North-South Irish Responses to Transnational Organised Crime

Lead Research Organisation: Keele University
Department Name: Research Institute for Social Sciences


The purpose of this research is to offer a critical analysis of action against organised crime in Northern Ireland the Republic of Ireland, with particular reference to cross-border co-operation. The project aims to fill some gaps in current research. For instance, there is no up-to-date and comprehensive study on cross-border co-operation to combat organised crime in the two jurisdictions. Also, while the research into some aspects of cross-border co-operation such as transnational policing exists, it falls short of providing an analysis of other key areas of legal co-operation such as execution of warrents, mutual recognition of judicial decisions and freezing of criminal assets. Finally, although much of the previous research on organised crime has been able to elucidate the key sociological or criminological issues such as the causes of organised crime and the nature of criminal organisations, they do not necessarily cover the key legal issues (e.g. a substantive and procedural criminal law, provisions for international co-operation, and the rights of defendants/suspects). The proposed research intends to address these points and contribute to the ongoing debates on cross-border co-operation over organised crime.

The key research questions are:

1) How is organised crime defined and understood in Northern Ireland and the Republic of Ireland? Do the definitions adopted by both jurisdictions reflect the ones provided by the European Union or the United Nations? If not, why not?

2) What are the key strategies and enforcement measures being adopted/implemented in these two jurisdictions?

3) What provision is there to facilitate cross-border co-operation between these jurisdictions? Has that been assisted by the European Union or the United Nations?

4) What are the factors affecting the effective prevention and suppression of organised crime in these jurisdictions?
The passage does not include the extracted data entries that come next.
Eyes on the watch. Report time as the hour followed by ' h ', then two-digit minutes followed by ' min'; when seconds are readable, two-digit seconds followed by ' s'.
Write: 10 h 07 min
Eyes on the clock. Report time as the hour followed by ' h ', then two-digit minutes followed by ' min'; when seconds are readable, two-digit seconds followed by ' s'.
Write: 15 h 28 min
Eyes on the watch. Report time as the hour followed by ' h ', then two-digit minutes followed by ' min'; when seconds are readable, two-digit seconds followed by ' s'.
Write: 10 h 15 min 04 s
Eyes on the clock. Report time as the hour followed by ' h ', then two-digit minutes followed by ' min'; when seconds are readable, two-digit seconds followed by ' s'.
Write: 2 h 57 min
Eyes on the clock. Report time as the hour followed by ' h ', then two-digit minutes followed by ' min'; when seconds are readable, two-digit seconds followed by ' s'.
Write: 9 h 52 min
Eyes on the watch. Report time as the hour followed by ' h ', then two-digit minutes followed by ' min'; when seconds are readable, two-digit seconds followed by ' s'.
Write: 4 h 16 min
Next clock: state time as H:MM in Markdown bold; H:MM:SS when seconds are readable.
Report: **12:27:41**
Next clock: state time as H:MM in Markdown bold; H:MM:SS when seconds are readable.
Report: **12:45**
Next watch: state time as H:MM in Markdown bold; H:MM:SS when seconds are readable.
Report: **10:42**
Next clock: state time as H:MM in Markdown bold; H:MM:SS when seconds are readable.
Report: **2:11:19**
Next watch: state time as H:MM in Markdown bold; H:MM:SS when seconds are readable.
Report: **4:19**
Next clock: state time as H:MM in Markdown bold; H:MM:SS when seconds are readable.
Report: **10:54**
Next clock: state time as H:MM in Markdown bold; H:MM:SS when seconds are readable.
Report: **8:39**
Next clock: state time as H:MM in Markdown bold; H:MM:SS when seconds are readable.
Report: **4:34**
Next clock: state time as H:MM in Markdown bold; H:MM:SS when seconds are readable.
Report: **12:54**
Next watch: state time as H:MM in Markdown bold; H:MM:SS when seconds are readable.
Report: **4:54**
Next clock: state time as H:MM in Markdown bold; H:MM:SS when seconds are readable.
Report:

Are these factors common to the two jurisdictions or particular to one?

5) Is there a strong link between organised crime and terrorism in these jurisdictions, and Northern Ireland in particular? Are the law enforcement responses adequate to address this nexus?

6) What challenges are posed to the protection of human rights of citizens generally, including those suspected of organised crime and victims of it?

7) In light of the devolution of powers relating to criminal justice and policing in Northern Ireland, what are the key challenges facing authorities from both jurisdictions, particularly in relation to cross-border co-operation?

8) How are the regional (EU law) and international (UN Convention) standards translated and implemented in practice at the national level?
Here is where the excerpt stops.